++++ Provided data ++++
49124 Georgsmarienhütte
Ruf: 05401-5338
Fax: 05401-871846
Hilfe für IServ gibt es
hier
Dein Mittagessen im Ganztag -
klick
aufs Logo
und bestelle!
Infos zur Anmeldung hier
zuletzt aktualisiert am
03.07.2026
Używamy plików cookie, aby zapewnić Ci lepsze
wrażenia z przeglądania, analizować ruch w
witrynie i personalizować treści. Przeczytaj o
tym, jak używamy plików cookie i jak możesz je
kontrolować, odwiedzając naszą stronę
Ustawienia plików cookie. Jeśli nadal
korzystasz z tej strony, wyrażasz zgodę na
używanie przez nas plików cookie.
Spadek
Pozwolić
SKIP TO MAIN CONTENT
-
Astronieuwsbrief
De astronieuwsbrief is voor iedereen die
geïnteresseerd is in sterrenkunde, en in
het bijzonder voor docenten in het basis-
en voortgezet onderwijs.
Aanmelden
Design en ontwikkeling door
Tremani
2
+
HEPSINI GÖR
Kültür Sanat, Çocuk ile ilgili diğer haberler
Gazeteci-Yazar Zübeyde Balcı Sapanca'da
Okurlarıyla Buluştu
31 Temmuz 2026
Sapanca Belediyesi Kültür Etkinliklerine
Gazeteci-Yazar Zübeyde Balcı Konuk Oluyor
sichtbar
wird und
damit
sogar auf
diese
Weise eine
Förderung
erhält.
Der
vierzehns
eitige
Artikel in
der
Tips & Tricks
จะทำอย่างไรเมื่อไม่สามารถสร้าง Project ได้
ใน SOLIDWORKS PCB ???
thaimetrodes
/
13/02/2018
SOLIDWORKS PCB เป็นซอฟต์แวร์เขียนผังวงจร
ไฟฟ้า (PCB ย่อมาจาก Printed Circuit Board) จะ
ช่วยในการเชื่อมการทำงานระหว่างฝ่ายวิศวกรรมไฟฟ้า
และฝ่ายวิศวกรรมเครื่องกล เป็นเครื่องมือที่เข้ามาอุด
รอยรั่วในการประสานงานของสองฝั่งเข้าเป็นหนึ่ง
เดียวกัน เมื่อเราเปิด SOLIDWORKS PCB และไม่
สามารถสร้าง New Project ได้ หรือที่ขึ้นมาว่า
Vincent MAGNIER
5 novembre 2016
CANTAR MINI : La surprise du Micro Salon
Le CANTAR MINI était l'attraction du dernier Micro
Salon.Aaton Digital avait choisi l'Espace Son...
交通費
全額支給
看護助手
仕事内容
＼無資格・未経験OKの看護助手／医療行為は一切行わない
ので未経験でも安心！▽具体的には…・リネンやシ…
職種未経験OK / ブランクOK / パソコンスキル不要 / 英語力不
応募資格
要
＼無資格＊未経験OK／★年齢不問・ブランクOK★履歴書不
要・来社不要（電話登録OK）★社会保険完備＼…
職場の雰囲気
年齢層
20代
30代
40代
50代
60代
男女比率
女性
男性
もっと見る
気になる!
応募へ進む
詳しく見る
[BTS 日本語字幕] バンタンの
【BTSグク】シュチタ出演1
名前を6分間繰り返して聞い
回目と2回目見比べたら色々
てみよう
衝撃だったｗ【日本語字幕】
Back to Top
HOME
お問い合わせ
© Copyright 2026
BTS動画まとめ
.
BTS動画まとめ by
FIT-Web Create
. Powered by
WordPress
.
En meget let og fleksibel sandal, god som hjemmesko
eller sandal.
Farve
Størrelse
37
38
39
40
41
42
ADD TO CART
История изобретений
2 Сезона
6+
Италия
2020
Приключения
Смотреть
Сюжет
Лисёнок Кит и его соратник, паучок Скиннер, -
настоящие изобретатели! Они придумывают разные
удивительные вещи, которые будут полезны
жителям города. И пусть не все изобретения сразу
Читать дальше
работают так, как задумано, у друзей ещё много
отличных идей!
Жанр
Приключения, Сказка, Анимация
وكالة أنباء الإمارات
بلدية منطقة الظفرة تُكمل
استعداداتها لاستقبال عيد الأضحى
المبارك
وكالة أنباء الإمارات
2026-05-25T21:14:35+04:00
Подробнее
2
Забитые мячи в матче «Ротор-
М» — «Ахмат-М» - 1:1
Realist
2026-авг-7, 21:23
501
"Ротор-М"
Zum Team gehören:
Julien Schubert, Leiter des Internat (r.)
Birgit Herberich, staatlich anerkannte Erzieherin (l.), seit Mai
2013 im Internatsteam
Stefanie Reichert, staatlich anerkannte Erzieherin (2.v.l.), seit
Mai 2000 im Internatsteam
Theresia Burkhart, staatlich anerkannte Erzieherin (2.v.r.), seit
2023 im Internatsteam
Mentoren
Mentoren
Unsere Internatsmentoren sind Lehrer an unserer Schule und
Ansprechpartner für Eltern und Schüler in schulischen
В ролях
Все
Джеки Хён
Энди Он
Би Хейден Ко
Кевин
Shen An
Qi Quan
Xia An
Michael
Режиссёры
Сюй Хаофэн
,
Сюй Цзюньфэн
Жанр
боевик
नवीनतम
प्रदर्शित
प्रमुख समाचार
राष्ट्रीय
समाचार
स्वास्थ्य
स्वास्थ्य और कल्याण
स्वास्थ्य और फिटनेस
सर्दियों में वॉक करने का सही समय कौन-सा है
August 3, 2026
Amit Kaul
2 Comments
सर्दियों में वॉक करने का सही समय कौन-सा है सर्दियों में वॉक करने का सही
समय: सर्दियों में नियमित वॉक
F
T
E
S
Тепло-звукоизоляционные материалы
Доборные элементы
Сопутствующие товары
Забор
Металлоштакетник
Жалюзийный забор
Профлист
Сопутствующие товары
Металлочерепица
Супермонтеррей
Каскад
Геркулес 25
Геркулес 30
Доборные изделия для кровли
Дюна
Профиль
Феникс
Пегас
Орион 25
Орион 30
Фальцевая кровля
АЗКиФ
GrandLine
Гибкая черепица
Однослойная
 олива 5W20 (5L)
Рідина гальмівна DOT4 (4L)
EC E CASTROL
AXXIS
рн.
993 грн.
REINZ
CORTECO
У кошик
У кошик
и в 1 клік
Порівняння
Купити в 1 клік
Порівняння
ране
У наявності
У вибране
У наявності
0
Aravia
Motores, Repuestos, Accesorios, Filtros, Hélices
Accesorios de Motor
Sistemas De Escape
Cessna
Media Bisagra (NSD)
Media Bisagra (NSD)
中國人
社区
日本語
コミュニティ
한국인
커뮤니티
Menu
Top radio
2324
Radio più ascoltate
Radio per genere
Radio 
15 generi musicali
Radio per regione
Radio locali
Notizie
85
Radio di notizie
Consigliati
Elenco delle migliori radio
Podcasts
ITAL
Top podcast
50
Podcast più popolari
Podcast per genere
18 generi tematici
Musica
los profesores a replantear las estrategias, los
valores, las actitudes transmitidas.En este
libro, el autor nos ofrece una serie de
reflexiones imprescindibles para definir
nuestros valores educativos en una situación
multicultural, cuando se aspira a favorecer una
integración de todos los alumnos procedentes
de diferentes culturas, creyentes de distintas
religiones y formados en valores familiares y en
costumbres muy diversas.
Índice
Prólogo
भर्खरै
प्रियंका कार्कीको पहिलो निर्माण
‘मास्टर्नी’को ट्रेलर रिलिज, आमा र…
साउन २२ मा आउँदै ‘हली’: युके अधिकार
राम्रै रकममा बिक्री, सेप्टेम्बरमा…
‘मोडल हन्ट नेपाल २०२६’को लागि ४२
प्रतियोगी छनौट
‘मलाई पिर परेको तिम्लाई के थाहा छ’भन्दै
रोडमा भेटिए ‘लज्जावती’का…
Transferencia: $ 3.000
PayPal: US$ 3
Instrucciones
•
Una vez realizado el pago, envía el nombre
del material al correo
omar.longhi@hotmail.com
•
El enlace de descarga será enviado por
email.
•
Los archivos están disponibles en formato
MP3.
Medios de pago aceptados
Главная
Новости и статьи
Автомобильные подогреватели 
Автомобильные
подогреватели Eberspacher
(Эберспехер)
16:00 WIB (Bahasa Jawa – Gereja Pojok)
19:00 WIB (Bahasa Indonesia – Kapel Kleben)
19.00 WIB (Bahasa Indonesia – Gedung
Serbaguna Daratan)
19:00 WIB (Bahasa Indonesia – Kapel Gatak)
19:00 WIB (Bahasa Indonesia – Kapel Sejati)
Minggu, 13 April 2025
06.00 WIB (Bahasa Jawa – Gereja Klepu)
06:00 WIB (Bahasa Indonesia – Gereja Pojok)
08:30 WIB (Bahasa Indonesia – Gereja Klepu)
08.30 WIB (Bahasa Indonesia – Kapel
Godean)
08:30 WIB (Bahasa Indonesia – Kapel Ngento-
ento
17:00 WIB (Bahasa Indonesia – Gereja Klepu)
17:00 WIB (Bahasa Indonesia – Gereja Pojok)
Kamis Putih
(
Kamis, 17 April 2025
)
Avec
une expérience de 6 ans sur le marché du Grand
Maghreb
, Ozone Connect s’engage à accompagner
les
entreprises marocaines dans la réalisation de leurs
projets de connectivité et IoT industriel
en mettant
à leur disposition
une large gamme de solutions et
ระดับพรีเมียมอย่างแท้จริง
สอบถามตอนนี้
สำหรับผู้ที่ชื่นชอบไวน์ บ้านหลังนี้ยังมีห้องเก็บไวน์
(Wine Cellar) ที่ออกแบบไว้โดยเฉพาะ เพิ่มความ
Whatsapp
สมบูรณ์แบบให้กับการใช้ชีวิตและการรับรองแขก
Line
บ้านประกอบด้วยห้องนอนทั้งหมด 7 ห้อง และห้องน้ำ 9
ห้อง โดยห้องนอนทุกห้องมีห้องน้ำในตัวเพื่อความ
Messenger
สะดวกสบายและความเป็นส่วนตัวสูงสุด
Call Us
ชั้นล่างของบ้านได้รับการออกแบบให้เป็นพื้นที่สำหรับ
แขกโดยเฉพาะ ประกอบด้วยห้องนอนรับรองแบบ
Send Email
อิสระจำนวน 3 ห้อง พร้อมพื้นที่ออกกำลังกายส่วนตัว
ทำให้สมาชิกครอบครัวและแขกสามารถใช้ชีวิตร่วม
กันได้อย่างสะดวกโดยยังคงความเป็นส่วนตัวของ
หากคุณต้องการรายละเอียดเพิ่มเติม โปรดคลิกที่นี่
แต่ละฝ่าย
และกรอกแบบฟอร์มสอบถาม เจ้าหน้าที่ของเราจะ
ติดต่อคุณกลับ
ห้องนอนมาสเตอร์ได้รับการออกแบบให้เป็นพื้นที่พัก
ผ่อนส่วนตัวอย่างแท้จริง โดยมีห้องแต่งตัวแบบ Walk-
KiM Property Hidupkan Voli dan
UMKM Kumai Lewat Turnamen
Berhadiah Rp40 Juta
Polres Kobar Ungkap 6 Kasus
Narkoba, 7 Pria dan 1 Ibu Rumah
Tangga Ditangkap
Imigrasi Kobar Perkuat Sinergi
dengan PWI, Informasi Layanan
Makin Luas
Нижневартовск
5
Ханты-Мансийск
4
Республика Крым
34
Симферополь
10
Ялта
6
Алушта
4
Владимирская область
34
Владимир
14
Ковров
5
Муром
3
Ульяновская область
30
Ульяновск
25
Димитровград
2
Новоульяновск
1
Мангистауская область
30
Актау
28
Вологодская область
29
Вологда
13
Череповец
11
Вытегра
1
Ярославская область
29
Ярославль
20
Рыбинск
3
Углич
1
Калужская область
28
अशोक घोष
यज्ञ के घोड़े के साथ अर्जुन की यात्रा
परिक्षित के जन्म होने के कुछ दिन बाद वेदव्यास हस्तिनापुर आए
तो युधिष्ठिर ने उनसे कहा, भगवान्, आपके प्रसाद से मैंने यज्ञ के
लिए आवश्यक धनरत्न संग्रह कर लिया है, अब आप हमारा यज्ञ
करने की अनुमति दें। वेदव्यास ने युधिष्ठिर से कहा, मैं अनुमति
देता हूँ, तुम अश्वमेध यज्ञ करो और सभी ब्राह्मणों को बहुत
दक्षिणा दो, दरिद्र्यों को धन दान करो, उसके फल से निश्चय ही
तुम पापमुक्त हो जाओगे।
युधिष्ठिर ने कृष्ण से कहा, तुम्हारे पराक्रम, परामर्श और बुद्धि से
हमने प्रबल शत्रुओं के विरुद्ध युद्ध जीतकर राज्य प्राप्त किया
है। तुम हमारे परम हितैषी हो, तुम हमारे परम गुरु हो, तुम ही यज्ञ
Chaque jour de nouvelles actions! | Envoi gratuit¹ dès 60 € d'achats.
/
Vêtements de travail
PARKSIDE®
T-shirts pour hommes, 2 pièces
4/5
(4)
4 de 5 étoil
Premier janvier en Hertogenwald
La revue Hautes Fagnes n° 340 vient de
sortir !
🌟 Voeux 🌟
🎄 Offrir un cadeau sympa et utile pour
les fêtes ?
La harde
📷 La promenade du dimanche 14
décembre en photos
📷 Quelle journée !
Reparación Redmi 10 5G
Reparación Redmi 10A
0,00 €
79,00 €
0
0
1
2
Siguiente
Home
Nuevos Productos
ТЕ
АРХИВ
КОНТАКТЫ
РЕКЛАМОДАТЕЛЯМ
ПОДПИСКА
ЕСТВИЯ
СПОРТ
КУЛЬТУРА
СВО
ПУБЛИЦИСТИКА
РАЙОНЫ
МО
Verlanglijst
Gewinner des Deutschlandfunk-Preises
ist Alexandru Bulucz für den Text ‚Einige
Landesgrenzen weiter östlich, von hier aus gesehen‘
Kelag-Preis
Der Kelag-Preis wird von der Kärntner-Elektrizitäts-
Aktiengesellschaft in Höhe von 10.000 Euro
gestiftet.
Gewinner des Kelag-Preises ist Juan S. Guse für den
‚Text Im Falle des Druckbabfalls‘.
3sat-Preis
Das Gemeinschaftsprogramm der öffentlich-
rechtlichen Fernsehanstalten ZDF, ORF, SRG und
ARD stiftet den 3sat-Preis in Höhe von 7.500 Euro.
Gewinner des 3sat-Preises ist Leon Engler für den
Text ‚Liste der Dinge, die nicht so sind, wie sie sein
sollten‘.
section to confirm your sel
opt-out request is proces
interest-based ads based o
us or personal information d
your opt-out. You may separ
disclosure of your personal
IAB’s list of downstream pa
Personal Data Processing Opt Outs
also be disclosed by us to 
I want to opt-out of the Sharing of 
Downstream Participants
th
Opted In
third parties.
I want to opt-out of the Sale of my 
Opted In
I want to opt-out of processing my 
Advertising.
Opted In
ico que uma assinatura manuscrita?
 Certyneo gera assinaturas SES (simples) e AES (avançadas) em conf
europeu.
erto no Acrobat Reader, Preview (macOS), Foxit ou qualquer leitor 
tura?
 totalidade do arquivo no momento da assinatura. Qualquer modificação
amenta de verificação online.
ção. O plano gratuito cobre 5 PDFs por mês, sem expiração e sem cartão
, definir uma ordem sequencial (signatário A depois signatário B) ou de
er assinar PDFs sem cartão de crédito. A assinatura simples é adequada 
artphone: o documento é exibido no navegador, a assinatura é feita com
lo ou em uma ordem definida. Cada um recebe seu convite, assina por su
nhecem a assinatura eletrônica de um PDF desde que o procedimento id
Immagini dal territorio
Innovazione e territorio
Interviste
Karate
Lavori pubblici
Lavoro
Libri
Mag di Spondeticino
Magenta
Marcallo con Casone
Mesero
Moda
++++
Find every line of the records holding "Micro". Answer with the count alone.

*Expected output*.
2